_DIRECTIONS:_
In the data below, copy every line from the one with "Gray Template 2" through the one with "Fire Template", including both of those lines. Do not change any of them.

Extracted page text data:
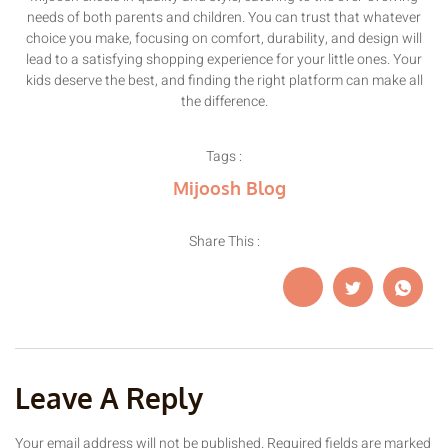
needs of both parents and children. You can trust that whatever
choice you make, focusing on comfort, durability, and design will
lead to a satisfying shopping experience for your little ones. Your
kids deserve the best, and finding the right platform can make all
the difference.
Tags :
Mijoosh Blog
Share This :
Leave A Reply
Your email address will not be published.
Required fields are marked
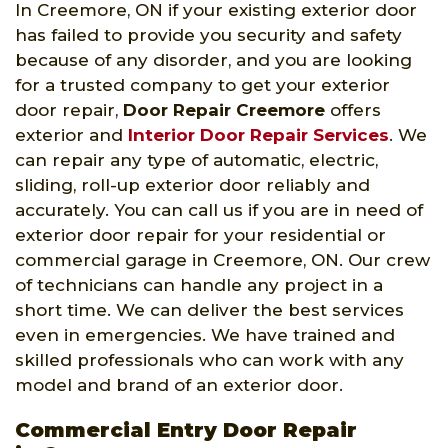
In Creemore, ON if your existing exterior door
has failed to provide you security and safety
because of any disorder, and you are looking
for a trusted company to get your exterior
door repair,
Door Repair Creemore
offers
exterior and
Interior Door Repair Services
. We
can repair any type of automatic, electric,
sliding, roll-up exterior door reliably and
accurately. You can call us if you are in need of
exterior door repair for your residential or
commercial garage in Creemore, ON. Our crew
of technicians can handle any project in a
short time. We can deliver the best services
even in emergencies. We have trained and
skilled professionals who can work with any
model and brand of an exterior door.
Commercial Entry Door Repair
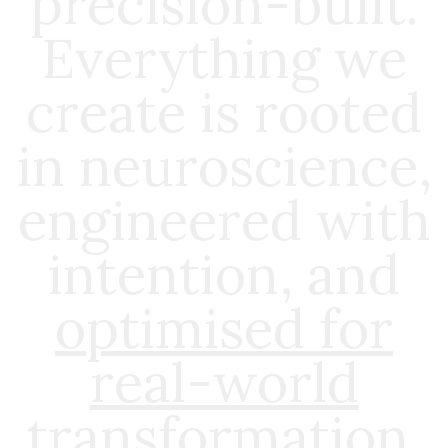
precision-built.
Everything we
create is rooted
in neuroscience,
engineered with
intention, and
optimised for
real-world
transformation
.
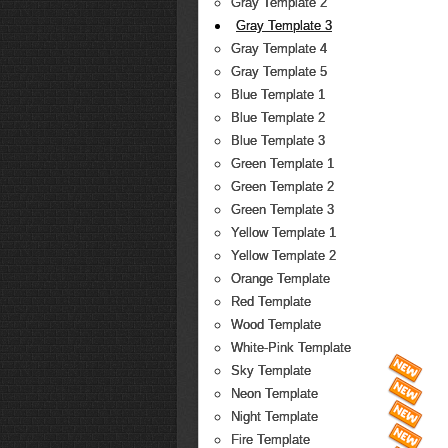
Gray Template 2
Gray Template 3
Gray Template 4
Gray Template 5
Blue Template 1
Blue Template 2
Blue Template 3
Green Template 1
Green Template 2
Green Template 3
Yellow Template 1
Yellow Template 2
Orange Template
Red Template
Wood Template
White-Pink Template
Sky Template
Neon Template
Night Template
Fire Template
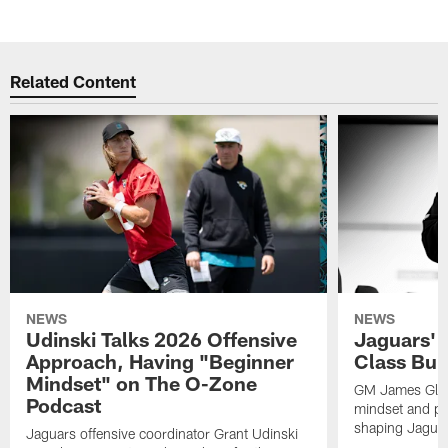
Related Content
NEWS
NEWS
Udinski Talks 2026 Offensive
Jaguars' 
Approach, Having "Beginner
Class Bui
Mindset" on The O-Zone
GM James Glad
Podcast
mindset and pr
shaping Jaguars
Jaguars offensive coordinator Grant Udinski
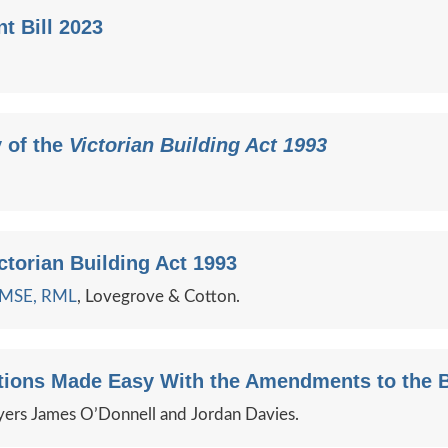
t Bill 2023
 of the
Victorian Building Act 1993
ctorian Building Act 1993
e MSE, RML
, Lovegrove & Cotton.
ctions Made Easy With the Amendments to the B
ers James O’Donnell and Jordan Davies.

---

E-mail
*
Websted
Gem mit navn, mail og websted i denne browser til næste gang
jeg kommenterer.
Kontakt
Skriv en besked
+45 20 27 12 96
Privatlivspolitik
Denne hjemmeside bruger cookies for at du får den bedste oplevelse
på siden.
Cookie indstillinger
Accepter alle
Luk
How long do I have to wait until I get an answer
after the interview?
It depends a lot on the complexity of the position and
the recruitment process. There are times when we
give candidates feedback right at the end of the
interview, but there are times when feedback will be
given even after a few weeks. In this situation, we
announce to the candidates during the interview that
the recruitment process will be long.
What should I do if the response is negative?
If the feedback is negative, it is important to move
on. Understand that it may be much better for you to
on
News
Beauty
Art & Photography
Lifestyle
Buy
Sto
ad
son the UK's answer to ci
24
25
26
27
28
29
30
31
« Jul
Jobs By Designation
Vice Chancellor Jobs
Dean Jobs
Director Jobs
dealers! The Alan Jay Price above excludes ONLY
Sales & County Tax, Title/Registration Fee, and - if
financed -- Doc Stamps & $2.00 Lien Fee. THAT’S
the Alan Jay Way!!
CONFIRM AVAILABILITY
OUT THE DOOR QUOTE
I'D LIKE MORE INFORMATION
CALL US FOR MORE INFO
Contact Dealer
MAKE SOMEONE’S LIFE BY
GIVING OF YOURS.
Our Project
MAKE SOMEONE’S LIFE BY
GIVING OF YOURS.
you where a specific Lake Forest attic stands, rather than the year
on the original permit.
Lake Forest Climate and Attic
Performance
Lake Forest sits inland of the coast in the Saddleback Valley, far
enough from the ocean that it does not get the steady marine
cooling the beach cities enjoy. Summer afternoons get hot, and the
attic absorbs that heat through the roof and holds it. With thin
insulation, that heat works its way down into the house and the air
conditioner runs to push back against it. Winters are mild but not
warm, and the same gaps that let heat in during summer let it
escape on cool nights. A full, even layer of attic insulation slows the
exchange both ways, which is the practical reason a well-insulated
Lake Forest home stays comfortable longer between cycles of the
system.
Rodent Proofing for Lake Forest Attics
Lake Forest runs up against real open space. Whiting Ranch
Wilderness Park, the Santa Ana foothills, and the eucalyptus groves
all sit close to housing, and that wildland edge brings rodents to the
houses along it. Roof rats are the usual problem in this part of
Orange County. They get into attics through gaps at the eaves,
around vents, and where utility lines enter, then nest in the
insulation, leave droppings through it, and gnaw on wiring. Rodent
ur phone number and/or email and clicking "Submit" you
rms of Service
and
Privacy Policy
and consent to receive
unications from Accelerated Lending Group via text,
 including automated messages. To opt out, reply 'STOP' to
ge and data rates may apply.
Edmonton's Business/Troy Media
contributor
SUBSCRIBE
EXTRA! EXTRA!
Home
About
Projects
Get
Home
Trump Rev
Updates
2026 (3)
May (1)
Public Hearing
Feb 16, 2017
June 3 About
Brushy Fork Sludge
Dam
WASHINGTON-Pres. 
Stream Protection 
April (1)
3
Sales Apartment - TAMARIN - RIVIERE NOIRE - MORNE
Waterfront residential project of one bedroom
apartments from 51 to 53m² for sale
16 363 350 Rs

* * *

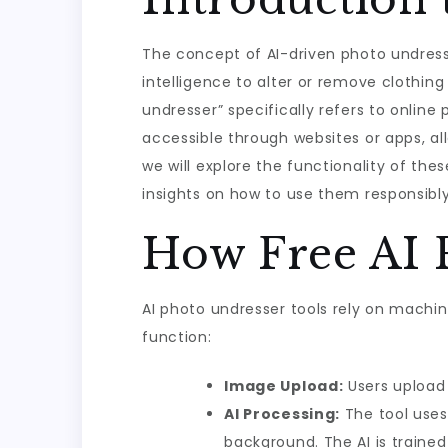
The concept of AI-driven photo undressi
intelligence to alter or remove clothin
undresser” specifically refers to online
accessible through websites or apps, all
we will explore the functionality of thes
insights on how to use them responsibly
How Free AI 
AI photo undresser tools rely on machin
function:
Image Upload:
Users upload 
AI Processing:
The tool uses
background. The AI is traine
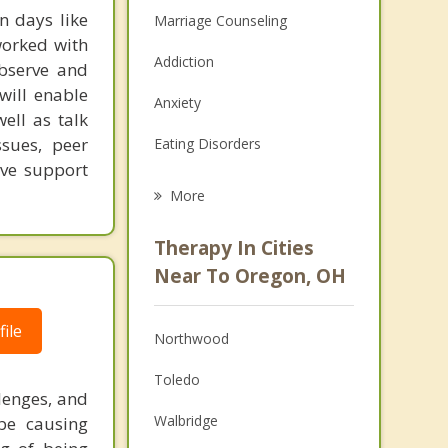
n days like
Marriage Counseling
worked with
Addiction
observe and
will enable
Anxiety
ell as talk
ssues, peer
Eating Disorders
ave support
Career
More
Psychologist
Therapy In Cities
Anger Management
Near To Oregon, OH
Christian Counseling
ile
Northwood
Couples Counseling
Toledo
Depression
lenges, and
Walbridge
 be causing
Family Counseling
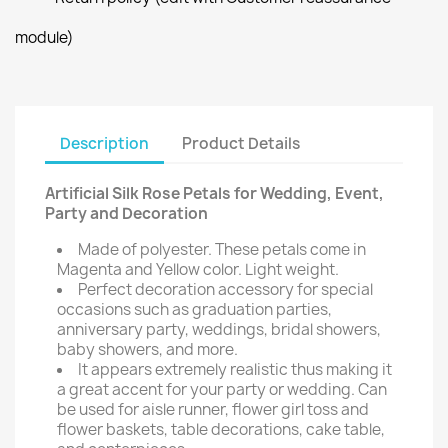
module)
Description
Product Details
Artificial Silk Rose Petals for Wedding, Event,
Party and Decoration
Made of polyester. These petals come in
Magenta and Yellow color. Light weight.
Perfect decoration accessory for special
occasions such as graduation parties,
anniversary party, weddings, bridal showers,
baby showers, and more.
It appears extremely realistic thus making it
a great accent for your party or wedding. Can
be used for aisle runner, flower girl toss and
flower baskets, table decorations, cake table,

_ANSWER TO THIS EXERCISE:_
Gray Template 2
Gray Template 3
Gray Template 4
Gray Template 5
Blue Template 1
Blue Template 2
Blue Template 3
Green Template 1
Green Template 2
Green Template 3
Yellow Template 1
Yellow Template 2
Orange Template
Red Template
Wood Template
White-Pink Template
Sky Template
Neon Template
Night Template
Fire Template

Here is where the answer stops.